If you want to stop the violence and corruption of the cartels, you’ll have to either change the culture that makes their existence possible, or defeat/imprison/kill them all. I’m not sure which of those would be more difficult.




There are no other criminal enterprises that offer a comparable revenue source. Not one. It's utter nonsense to think that organized crime is just going to switch to avocado extortion and keep bribing their way out of jail.


The Sicilian Mafia has gone mostly “legit,” in the sense that they operate in legal industries, e.g. olive oil. They just use criminal means to extract hugely excessive rents from those industries.


They aren't competitive internationally, though. And can't be unless they're also going to go down to Morocco, fight the Army, invade Tunisia and Algeria, and then force the extraction of high rents.


The amount of violence the Sicilian Mafia inflicts, while staggering, is an order of magnitude or more off from the cartels.


Human trafficking and gun running are the cartel’s other significant sources of revenue. Then there are extortion and protection rackets. You could legalize absolutely everything and you would still have cartels.

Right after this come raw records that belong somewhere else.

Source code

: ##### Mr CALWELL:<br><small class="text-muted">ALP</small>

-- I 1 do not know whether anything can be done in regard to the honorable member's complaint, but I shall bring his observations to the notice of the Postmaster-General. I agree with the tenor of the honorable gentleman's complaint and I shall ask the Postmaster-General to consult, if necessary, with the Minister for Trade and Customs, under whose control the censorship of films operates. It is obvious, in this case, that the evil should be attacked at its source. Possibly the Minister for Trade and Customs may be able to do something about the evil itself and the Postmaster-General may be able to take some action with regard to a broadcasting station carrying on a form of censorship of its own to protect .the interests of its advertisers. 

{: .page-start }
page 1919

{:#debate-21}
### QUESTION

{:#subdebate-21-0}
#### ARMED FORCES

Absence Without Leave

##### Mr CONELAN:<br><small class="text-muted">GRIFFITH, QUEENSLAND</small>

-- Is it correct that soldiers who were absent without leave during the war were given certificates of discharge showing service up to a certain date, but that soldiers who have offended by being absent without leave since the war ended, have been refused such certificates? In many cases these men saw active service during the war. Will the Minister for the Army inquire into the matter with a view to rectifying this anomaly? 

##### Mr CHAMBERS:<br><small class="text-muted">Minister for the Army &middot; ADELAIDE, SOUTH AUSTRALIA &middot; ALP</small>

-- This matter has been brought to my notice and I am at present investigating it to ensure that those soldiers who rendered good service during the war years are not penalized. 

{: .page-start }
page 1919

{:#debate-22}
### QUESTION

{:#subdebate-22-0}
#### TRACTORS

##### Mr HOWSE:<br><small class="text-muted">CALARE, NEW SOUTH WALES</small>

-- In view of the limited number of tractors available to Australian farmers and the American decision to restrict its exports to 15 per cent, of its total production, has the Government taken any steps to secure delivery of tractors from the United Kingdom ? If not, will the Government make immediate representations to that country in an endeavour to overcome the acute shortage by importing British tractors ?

In Africa they are run by warlords and drug smuggling isn’t a big thing there — anywhere you have poor people and a weak government, you’ll have some form of “cartel.” The product is irrelevant.


You could legalize migration.

In any case, even if legalizing drugs still leaves you with some cartels, you would still have fewer and smaller.


If they could violently monopolize some other industry, why aren't they already doing so?

I would assume they are already trying to expand as much as possible. Legalising drugs doesn't look like it would make that expansion easier. If anything, it would become harder, because funding dries up, so investments are harder to make.


If true then what is a workable solution? Does Mexico need UN peacekeepers to reinforce the government's efforts to retake control from cartels and corrupt militaries?

How sustainable is any change if people believe criminals will just regain power once help leaves?


There are no other export businesses that they can monopolize and make nearly the same profit on: if there was, they would have done that already.